The management of haemorrhoids has been described as far back as 1700 BC, and is even mentioned in the Bible. 1 and 2 degree (internal) haemorrhoids are usually treated with a combination of dietary modification and either rubber band placement or haemorrhoid artery ligation. 3 and 4 degree (external) haemorrhoids exhibit significant prolapse of the vascular cushions, and traditionally the management has involved formal excision of the haemorrhoidal cushion with part of the anal skin as well. This can be extremely painful post operatively, and there is the risk of permanent anal stenosis due to excess skin excision when several haemorrhoidal pedicles are involved, particularly when they are circumferential.
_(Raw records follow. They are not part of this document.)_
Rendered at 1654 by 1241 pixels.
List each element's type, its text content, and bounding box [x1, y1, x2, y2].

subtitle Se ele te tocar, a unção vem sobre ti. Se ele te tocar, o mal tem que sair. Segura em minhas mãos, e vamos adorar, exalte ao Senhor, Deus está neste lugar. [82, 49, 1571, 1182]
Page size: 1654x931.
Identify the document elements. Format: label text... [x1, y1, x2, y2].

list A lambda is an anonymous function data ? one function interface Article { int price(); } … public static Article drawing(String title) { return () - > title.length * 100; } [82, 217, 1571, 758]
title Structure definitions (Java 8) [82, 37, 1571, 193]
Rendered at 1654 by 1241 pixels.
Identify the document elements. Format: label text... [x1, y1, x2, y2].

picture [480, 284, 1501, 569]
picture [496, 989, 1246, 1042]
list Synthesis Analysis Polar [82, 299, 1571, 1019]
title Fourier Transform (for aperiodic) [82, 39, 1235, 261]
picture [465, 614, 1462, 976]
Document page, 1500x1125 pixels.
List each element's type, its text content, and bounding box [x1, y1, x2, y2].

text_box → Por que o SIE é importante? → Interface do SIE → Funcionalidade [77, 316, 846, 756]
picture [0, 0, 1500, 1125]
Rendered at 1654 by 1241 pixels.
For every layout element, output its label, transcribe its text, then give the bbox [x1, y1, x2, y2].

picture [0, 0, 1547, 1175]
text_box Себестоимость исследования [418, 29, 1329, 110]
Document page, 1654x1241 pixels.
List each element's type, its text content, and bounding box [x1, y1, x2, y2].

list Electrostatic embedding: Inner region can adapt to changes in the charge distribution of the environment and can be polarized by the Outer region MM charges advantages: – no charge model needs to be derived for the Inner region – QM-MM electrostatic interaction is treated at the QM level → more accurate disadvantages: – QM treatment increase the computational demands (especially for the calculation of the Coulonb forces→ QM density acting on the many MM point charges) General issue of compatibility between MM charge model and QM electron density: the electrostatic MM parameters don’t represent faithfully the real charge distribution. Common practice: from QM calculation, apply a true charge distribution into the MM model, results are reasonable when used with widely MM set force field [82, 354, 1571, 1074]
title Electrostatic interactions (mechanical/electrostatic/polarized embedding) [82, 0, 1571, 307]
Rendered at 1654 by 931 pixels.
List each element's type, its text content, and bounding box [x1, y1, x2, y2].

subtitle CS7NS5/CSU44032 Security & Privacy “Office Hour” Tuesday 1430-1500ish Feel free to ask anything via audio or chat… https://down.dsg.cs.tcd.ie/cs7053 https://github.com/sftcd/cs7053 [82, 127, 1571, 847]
Stapled haemorrhoidectomy was first described in the early 1990’s, with final NICE guidelines published in 2003. Though suitable for all types of haemorrhoids it is usually reserved for the treatment of circumferential external haemorrhoids as no anal skin needs to be removed, and so should be the technique of choice in this situation.

Stapled haemorrhoidectomy
Figure 1.

The procedure involves inserting a device into the anus that places small titanium staples circumferentially into the anorectal mucosa above the dentate line away from the anal sphincter complex. This has two effects; firstly a circumferential strip of mucosa is excised from the proximal anal canal that effectively pulls up the haemorrhoid cushions back into their normal anatomical position. Secondly, the staples interrupt the blood supply to these cushions causing them to atrophy (Figure 1 ).

The level at which the staples are placed in the anal canal is crucial: too low and they will anchor into the anal sphincters, causing pain and urgency; too high and there is risk of transecting the rectum. Therefore surgical experience is the key to performing what should be a straightforward operation.

The procedure is performed under general anaesthetic, usually as a day case, and typically takes 20-30 minutes. Both post-operative pain and bleeding are much reduced compared to standard haemorrhoid excision, and return to normal activity has been shown to be significantly quicker.